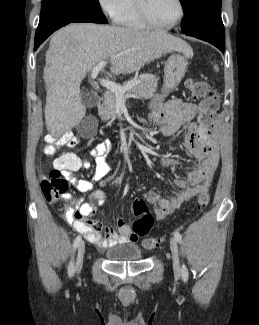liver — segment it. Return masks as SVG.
<instances>
[{
  "instance_id": "6515ba94",
  "label": "liver",
  "mask_w": 259,
  "mask_h": 325,
  "mask_svg": "<svg viewBox=\"0 0 259 325\" xmlns=\"http://www.w3.org/2000/svg\"><path fill=\"white\" fill-rule=\"evenodd\" d=\"M173 51L192 56V49L184 40L163 31L93 23L61 28L50 40L43 71L48 132L59 138L84 118L86 108L81 103L80 84L100 61L110 59L114 74L132 73Z\"/></svg>"
}]
</instances>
______________________________
-- Task objective --
Reproduce the items above verbatim, omitting the pictures.

-- Correct result --
liver — segment it. Return masks as SVG.
<instances>
[{
  "instance_id": "6515ba94",
  "label": "liver",
  "mask_w": 259,
  "mask_h": 325,
  "mask_svg": "<svg viewBox=\"0 0 259 325\" xmlns=\"http://www.w3.org/2000/svg\"><path fill=\"white\" fill-rule=\"evenodd\" d=\"M173 51L192 56V49L184 40L163 31L93 23L61 28L50 40L43 71L48 132L59 138L84 118L86 108L81 103L80 84L100 61L110 59L114 74L132 73Z\"/></svg>"
}]
</instances>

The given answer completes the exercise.